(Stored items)
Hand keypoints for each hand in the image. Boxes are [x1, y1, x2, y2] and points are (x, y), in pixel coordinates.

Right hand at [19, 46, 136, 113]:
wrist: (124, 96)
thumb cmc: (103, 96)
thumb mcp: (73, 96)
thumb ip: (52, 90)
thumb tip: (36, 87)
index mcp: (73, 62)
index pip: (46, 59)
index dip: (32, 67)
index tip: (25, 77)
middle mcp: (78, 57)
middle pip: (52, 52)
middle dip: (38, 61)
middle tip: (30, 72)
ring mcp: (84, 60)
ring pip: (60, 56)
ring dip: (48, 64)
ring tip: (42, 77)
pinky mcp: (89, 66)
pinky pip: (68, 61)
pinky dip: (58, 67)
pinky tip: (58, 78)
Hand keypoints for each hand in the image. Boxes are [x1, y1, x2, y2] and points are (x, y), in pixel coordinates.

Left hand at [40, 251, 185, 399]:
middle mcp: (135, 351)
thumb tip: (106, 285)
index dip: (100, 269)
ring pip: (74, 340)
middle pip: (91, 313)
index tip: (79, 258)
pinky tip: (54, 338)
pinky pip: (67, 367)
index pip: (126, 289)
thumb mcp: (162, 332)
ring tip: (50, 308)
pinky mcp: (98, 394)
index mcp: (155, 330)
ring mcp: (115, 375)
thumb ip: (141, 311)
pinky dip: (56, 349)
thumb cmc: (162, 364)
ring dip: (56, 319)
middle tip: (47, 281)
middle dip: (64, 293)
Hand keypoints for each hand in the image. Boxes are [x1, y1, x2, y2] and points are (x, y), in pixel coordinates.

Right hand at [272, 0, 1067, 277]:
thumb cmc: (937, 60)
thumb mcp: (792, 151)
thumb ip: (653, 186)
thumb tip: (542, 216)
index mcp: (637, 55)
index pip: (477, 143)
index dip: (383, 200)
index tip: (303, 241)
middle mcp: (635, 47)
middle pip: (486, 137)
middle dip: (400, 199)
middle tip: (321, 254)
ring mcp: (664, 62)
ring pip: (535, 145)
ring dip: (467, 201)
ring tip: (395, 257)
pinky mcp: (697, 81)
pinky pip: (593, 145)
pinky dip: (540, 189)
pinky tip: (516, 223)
---
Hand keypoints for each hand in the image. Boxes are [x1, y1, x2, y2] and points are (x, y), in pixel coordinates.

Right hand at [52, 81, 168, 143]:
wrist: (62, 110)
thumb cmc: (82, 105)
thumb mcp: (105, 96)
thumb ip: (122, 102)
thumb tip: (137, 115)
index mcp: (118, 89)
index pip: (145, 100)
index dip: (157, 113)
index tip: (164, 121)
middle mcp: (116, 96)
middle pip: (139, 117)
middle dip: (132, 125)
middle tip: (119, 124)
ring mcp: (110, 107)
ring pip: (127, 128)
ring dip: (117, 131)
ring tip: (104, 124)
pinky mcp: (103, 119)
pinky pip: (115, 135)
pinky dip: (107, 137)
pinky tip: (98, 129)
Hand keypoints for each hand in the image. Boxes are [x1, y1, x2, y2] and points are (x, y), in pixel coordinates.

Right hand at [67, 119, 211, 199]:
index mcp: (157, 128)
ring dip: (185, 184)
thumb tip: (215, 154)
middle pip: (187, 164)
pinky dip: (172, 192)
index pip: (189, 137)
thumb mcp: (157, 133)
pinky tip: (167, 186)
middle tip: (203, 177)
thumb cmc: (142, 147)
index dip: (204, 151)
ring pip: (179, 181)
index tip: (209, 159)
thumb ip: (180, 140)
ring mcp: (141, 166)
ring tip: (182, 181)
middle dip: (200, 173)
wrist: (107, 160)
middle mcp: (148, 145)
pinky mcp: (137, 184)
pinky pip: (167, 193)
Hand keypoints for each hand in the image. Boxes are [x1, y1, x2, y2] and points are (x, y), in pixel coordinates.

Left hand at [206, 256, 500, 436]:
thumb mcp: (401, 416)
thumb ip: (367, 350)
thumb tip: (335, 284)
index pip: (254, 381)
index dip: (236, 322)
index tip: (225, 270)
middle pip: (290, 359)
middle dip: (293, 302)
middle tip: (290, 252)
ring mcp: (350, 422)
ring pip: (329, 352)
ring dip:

Exercise prompt :: Look back at the entries above and repeat, unchanged, every line from the line holding "index dip: (383, 200)" through the line holding "pinky dip: (540, 189)".

Output for this task ::
index dip: (383, 200)
index tip: (303, 241)
middle mcp: (635, 47)
middle pip: (486, 137)
middle dip: (400, 199)
middle tip: (321, 254)
ring mcp: (664, 62)
ring pip: (535, 145)
ring dip: (467, 201)
ring tip: (395, 257)
pinky mcp: (697, 81)
pinky pip: (593, 145)
pinky dip: (540, 189)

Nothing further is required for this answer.